Identifying pediatric patients for an external control arm for a set of rare disease trials using multiple administrative healthcare data sources: lessons from the road
Background: Rare diseases pose unique challenges to clinical trial implementation, frequently necessitating an external control arm. As a result, the FDA recently released a draft guidance on the use of externally controlled trials. We present a case study of the use of multiple real-world healthcare data sources to identify patients qualifying for an external control arm to contextualize outcomes from two single-arm trials for a rare pediatric cancer.
Objectives: To share experiential findings from an effort to use contemporaneous deidentified administrative healthcare data to contextualize treatment safety and effectiveness from two single-arm trials for treatment of a rare pediatric cancer.
Methods: The study was conducted using two U.S. administrative healthcare databases with access to deidentified medical records: (1) an insurance claims database with >50 million patients, allowing researchers to request records directly from providers, and (2) an electronic health records (EHR) database for >110 million patients. A screening algorithm was applied to structured data elements in each database to identify potentially eligible patients from the same calendar time period as the trials. Medical records were abstracted to examine patient eligibility, with EHR review expedited through natural language processing. Careful consideration was given to alignment of variable definitions between the trials and healthcare data.
Results: Across the two data sources, we initially detected 134 potentially eligible patients through readily available data. Of 74 patients with available medical records, < 5 qualified for the study, and the study did not proceed.
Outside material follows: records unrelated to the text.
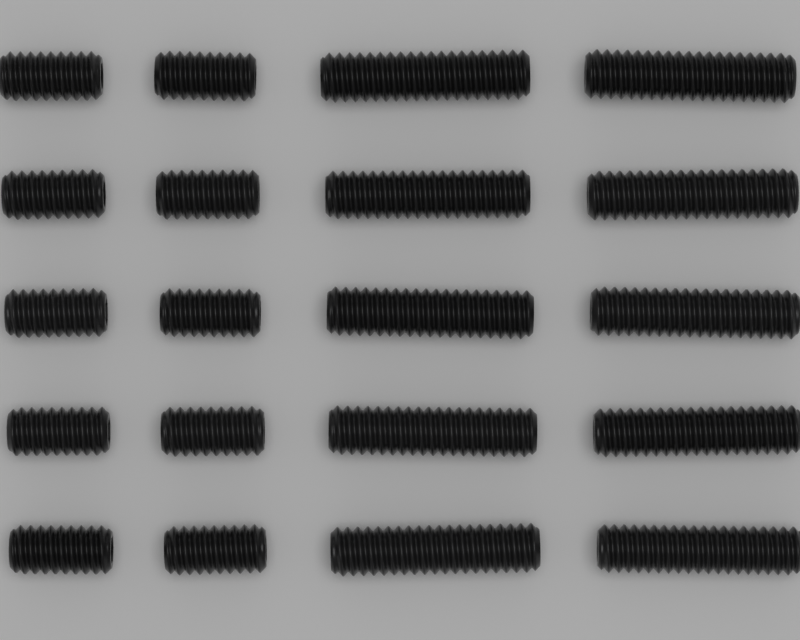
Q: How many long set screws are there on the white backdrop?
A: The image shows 10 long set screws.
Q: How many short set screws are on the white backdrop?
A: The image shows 10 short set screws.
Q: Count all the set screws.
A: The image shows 20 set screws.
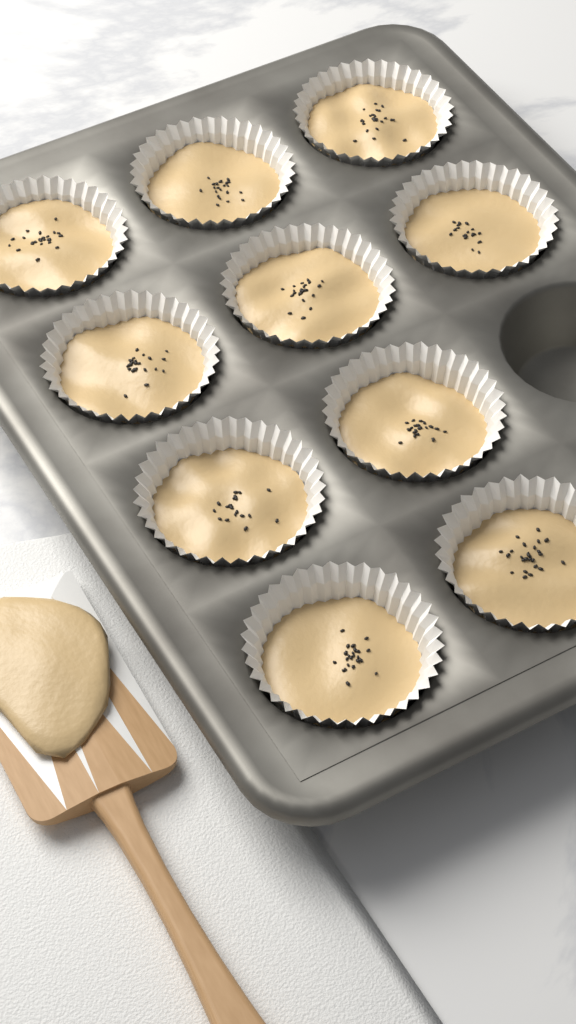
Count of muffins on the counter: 10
We identified three general, and often interrelated, classes of challenges: (1) substantive challenges related to the disease studied (e.g., lack of genotype-specific subclasses within ICD-9-CM compared to ICD-10-CM, rareness of the disease), (2) methodologic challenges (e.g., trial data not inclusive of all confounders, outcome data not always available in observational data), and (3) administrative challenges (e.g., legal and ethical implications arising from rareness of disease and pediatric population; unifying medical record abstraction approaches between EHR and non-EHR records).
Conclusions: While methodologic and administrative challenges were surmountable, substantive challenges prevented the study from moving forward due to few qualifying patients. Because structured data alone were inadequate to find patients with the indication of interest, much effort was expended leveraging unstructured data for sample size verification. Improved capture of rare and complex diseases in structured data would reduce the time and cost of finding eligible patients for rare disease trials.